Prompt 1 - List the three corrective measures that the sports vision text below names for an athlete with an eyesight problem.
Prompt 2 - Translate this sentence from the sports vision text below into Spanish: "The AOA recommends annual eye examinations after 18 years of age and an exam every two years for athletes under 18 years of age."
Prompt 3 - Retype part of the sports vision text below. Begin at the words "For ease of" and stop after "to process visual information.".

Visual skills are one of the four pillars that make up an athlete’s so-called “intangible” skills set.
These intangible skills, which we refer to globally as sports vision skills, are all in the head and include:
field vision and peripheral awareness
mental toughness and visualization
reaction time and anticipation
attention, focus and concentration
balance, speed and agility
game strategy and creativity
Training and conditioning their visual skills enables athletes to quickly and accurately recognize and process visual information. It is the first step in getting the body to make the proper response in competition.
STEP I: Eye Exam. The first step in improving an athlete’s visual skills is to ensure that their eyesight is good. Sight refers to how well you can read the eye chart. Vision, on the other hand, is how well your eyes inform your brain. In other words, the quality of your vision depends on the quality of your sight.
According to the American Optometric Association, “periodic eye and vision examinations are an important part of preventive health care. Early diagnosis and treatment of eye and vision problems are important for maintaining good vision and eye health.”
The AOA recommends annual eye examinations after 18 years of age and an exam every two years for athletes under 18 years of age.
STEP II: Eye Correction. In there is a problem with an athlete’s eyesight, the next step is correction. Usually, corrective measures for an athlete would include prescription eye-wear, corrective contact lenses, or laser surgery.
STEP III: Eye Exercises. Training the visual system means working the muscles associated with eye movements and eye-body reflexes in order to enhance performance in sports that rely on visual input.
For ease of comprehension, visual skills can be loosely categorized into two groups; visual motor skills, which are generally the ability to move and adjust the eyes, and visual perceptual skills which refer more to the ability to process visual information.

Data extract -
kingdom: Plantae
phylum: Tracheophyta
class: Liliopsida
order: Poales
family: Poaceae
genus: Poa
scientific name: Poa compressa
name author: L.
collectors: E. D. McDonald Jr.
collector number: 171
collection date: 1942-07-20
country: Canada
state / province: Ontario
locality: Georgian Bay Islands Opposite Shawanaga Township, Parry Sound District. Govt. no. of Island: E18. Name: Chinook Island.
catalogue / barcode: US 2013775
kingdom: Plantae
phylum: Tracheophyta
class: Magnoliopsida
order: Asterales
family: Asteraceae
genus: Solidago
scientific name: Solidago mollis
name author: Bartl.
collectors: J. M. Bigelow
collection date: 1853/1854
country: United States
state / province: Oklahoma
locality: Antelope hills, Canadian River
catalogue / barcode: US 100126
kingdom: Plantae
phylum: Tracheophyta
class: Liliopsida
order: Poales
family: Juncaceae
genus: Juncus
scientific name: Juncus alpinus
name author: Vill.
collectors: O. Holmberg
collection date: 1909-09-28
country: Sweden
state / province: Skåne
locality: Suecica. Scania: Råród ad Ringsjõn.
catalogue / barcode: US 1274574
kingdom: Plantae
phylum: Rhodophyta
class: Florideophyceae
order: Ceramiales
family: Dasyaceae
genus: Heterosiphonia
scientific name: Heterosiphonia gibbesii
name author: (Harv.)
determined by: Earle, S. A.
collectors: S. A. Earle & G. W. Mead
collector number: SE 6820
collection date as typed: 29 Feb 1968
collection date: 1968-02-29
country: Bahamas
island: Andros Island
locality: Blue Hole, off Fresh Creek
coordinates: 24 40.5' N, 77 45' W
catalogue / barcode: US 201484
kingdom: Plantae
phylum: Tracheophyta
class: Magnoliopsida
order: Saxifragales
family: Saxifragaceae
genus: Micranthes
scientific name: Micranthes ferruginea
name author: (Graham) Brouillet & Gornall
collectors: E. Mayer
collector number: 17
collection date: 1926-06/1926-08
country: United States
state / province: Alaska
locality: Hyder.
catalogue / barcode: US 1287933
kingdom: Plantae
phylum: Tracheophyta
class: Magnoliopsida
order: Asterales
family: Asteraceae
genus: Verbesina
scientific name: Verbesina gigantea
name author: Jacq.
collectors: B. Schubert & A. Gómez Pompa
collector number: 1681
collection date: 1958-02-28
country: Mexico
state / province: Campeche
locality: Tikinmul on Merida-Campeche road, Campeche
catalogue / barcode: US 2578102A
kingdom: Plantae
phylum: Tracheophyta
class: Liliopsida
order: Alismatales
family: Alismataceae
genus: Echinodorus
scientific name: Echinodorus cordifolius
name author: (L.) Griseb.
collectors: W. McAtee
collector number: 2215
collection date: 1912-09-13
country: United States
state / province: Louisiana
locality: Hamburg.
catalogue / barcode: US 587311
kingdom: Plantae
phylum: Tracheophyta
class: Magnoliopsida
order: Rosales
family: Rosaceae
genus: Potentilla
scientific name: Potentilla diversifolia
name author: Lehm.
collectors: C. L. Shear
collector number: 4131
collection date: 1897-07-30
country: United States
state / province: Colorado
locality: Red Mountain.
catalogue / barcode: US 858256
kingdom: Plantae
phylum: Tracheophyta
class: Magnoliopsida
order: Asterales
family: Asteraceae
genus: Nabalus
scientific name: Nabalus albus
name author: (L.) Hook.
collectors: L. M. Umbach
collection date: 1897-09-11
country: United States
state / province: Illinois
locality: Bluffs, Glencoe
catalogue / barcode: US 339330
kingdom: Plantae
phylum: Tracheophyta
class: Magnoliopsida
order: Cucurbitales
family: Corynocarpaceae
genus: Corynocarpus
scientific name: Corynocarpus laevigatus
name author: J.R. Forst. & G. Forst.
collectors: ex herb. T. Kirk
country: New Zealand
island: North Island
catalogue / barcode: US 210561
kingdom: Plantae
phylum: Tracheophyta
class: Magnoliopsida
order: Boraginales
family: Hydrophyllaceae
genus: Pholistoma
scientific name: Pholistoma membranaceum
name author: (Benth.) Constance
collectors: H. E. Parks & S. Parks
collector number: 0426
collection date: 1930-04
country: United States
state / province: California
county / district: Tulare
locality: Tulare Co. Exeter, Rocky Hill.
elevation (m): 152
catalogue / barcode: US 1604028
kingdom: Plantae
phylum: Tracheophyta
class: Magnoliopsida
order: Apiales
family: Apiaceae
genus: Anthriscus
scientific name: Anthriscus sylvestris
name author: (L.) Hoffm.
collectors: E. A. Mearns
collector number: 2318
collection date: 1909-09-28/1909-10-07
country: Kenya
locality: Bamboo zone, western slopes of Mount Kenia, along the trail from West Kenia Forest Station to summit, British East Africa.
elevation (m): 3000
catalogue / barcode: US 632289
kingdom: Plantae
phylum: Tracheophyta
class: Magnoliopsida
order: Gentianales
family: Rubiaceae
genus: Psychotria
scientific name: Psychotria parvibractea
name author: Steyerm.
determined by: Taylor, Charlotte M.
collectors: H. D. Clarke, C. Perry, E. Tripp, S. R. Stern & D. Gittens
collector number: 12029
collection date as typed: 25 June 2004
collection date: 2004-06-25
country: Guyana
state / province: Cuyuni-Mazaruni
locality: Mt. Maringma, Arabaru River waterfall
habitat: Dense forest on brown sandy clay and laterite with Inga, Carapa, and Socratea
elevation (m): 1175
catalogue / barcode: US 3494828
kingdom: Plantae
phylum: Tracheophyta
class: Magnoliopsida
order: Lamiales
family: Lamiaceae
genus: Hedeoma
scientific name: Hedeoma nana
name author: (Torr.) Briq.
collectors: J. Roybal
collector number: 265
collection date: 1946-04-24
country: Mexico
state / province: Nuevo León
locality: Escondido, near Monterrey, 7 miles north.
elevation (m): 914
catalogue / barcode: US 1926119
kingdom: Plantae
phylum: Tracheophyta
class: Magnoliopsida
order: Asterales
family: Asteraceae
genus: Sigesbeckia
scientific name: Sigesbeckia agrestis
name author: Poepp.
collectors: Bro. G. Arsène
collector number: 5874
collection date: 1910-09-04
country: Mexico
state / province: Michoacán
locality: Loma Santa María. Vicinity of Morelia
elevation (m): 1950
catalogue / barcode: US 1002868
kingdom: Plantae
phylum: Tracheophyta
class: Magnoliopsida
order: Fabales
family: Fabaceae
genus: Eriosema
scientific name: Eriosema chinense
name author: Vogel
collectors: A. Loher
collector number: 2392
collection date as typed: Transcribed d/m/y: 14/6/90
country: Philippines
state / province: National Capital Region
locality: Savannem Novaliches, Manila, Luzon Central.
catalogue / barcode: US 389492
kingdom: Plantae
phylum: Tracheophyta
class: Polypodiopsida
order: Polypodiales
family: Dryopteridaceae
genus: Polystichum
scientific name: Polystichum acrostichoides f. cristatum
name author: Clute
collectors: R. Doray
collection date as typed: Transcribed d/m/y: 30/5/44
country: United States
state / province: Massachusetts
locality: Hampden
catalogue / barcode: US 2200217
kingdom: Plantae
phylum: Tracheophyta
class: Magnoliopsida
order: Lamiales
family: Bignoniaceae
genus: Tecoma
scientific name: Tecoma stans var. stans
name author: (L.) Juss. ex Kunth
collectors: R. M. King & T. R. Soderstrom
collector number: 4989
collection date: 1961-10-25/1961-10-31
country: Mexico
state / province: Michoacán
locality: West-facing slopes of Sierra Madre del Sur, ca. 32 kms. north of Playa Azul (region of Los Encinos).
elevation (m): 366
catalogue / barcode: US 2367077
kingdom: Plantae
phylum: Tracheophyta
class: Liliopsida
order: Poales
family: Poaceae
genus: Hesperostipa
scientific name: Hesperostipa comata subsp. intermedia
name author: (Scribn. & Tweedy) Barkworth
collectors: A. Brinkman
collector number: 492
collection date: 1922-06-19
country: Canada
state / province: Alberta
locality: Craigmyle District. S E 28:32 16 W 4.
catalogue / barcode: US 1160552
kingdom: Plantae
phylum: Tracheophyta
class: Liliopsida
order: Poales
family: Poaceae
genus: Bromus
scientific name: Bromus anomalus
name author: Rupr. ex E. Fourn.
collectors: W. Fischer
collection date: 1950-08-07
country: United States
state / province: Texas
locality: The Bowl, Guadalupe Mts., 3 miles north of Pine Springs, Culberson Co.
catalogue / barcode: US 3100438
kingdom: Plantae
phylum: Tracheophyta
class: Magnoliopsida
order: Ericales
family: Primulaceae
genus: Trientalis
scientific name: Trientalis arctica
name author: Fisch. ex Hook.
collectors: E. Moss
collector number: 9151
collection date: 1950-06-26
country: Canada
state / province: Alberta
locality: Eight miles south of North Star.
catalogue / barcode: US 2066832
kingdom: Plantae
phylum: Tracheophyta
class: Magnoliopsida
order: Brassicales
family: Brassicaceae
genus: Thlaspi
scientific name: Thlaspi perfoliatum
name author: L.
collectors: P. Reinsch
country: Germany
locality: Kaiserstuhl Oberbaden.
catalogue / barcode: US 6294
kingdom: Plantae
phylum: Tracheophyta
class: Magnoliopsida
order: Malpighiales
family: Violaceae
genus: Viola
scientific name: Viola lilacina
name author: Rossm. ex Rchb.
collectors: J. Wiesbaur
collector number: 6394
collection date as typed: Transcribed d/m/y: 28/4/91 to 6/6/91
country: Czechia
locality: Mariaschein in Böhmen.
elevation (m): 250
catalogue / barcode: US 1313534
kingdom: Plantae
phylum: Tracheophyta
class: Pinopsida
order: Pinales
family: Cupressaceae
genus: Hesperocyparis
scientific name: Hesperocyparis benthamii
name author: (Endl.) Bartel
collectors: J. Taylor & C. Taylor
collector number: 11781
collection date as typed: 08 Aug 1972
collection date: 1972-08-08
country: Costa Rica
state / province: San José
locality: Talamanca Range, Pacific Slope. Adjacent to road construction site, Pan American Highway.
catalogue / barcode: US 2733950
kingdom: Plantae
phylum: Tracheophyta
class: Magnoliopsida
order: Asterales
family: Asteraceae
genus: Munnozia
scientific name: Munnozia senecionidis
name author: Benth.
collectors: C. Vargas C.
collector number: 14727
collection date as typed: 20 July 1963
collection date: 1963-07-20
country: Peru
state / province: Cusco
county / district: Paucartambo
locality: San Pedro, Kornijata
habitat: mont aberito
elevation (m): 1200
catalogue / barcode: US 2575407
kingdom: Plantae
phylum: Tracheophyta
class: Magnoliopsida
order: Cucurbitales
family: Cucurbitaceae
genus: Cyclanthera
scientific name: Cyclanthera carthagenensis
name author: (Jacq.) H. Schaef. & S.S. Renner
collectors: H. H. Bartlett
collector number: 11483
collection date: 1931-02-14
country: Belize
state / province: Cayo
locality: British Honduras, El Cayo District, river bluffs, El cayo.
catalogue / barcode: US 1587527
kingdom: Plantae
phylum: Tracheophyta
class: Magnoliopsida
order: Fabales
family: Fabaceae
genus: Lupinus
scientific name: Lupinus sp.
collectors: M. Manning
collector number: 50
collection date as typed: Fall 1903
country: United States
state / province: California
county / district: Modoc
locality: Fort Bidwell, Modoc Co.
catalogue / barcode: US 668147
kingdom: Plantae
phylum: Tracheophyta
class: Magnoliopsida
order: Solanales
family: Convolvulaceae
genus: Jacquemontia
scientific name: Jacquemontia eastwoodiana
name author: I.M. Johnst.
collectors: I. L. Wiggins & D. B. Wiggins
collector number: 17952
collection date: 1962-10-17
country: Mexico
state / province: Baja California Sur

Written response 1 -
prescription eye-wear
corrective contact lenses
laser surgery

Written response 2 - La AOA recomienda exámenes oculares anuales después de los 18 años de edad y un examen cada dos años para los atletas menores de 18 años.

Written response 3 -
For ease of comprehension, visual skills can be loosely categorized into two groups; visual motor skills, which are generally the ability to move and adjust the eyes, and visual perceptual skills which refer more to the ability to process visual information.